Extracted page text data
....
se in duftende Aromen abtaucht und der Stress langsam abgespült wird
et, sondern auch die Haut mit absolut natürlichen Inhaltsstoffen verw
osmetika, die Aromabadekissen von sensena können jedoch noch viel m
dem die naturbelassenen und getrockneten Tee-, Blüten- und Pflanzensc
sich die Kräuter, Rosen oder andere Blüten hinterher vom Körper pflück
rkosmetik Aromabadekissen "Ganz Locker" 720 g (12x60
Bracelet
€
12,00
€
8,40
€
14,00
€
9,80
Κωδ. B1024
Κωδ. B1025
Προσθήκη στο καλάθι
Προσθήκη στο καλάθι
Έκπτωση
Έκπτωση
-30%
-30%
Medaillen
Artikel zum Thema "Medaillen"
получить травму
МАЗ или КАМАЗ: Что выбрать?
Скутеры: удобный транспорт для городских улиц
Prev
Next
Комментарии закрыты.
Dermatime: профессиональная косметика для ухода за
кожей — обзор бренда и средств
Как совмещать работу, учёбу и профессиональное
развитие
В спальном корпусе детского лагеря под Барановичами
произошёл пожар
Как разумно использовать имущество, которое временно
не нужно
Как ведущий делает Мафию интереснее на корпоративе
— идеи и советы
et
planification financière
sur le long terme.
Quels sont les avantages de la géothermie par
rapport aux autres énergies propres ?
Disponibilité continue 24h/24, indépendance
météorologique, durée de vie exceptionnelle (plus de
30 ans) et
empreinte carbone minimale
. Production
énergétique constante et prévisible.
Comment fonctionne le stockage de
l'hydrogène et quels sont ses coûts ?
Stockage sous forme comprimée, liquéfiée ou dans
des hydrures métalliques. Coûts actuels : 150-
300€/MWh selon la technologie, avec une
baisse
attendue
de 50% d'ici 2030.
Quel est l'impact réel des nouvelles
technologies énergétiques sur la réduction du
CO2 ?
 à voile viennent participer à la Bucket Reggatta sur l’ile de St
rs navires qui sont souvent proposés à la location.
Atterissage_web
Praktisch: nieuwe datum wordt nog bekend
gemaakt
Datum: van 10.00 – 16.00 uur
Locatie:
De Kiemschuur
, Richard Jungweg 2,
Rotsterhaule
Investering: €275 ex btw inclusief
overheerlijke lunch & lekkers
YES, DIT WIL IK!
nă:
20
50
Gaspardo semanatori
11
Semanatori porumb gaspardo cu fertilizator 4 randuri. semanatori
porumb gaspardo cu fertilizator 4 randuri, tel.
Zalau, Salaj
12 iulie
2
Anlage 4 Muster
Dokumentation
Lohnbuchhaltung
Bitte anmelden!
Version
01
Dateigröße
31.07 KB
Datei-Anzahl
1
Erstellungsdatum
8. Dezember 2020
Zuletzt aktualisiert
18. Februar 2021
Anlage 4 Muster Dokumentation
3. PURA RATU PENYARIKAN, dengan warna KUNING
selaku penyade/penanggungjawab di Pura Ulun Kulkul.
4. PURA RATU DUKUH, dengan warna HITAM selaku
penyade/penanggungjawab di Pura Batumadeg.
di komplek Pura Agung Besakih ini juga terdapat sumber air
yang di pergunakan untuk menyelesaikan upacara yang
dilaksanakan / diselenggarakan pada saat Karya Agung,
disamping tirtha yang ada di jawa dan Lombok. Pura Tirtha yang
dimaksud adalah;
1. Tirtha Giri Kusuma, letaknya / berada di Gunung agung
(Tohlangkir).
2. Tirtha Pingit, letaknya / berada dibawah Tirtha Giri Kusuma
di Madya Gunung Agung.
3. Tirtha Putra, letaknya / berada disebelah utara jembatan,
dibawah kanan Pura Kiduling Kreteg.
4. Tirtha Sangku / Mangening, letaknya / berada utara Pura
....
#### [Written task]
An exact copy of the data, with every line intact, is the required answer.

#### [Solution to this task]
se in duftende Aromen abtaucht und der Stress langsam abgespült wird
et, sondern auch die Haut mit absolut natürlichen Inhaltsstoffen verw
osmetika, die Aromabadekissen von sensena können jedoch noch viel m
dem die naturbelassenen und getrockneten Tee-, Blüten- und Pflanzensc
sich die Kräuter, Rosen oder andere Blüten hinterher vom Körper pflück
rkosmetik Aromabadekissen "Ganz Locker" 720 g (12x60
Bracelet
€
12,00
€
8,40
€
14,00
€
9,80
Κωδ. B1024
Κωδ. B1025
Προσθήκη στο καλάθι
Προσθήκη στο καλάθι
Έκπτωση
Έκπτωση
-30%
-30%
Medaillen
Artikel zum Thema "Medaillen"
получить травму
МАЗ или КАМАЗ: Что выбрать?
Скутеры: удобный транспорт для городских улиц
Prev
Next
Комментарии закрыты.
Dermatime: профессиональная косметика для ухода за
кожей — обзор бренда и средств
Как совмещать работу, учёбу и профессиональное
развитие
В спальном корпусе детского лагеря под Барановичами
произошёл пожар
Как разумно использовать имущество, которое временно
не нужно
Как ведущий делает Мафию интереснее на корпоративе
— идеи и советы
et
planification financière
sur le long terme.
Quels sont les avantages de la géothermie par
rapport aux autres énergies propres ?
Disponibilité continue 24h/24, indépendance
météorologique, durée de vie exceptionnelle (plus de
30 ans) et
empreinte carbone minimale
. Production
énergétique constante et prévisible.
Comment fonctionne le stockage de
l'hydrogène et quels sont ses coûts ?
Stockage sous forme comprimée, liquéfiée ou dans
des hydrures métalliques. Coûts actuels : 150-
300€/MWh selon la technologie, avec une
baisse
attendue
de 50% d'ici 2030.
Quel est l'impact réel des nouvelles
technologies énergétiques sur la réduction du
CO2 ?
 à voile viennent participer à la Bucket Reggatta sur l’ile de St
rs navires qui sont souvent proposés à la location.
Atterissage_web
Praktisch: nieuwe datum wordt nog bekend
gemaakt
Datum: van 10.00 – 16.00 uur
Locatie:
De Kiemschuur
, Richard Jungweg 2,
Rotsterhaule
Investering: €275 ex btw inclusief
overheerlijke lunch & lekkers
YES, DIT WIL IK!
nă:
20
50
Gaspardo semanatori
11
Semanatori porumb gaspardo cu fertilizator 4 randuri. semanatori
porumb gaspardo cu fertilizator 4 randuri, tel.
Zalau, Salaj
12 iulie
2
Anlage 4 Muster
Dokumentation
Lohnbuchhaltung
Bitte anmelden!
Version
01
Dateigröße
31.07 KB
Datei-Anzahl
1
Erstellungsdatum
8. Dezember 2020
Zuletzt aktualisiert
18. Februar 2021
Anlage 4 Muster Dokumentation
3. PURA RATU PENYARIKAN, dengan warna KUNING
selaku penyade/penanggungjawab di Pura Ulun Kulkul.
4. PURA RATU DUKUH, dengan warna HITAM selaku
penyade/penanggungjawab di Pura Batumadeg.
di komplek Pura Agung Besakih ini juga terdapat sumber air
yang di pergunakan untuk menyelesaikan upacara yang
dilaksanakan / diselenggarakan pada saat Karya Agung,
disamping tirtha yang ada di jawa dan Lombok. Pura Tirtha yang
dimaksud adalah;
1. Tirtha Giri Kusuma, letaknya / berada di Gunung agung
(Tohlangkir).
2. Tirtha Pingit, letaknya / berada dibawah Tirtha Giri Kusuma
di Madya Gunung Agung.
3. Tirtha Putra, letaknya / berada disebelah utara jembatan,
dibawah kanan Pura Kiduling Kreteg.
4. Tirtha Sangku / Mangening, letaknya / berada utara Pura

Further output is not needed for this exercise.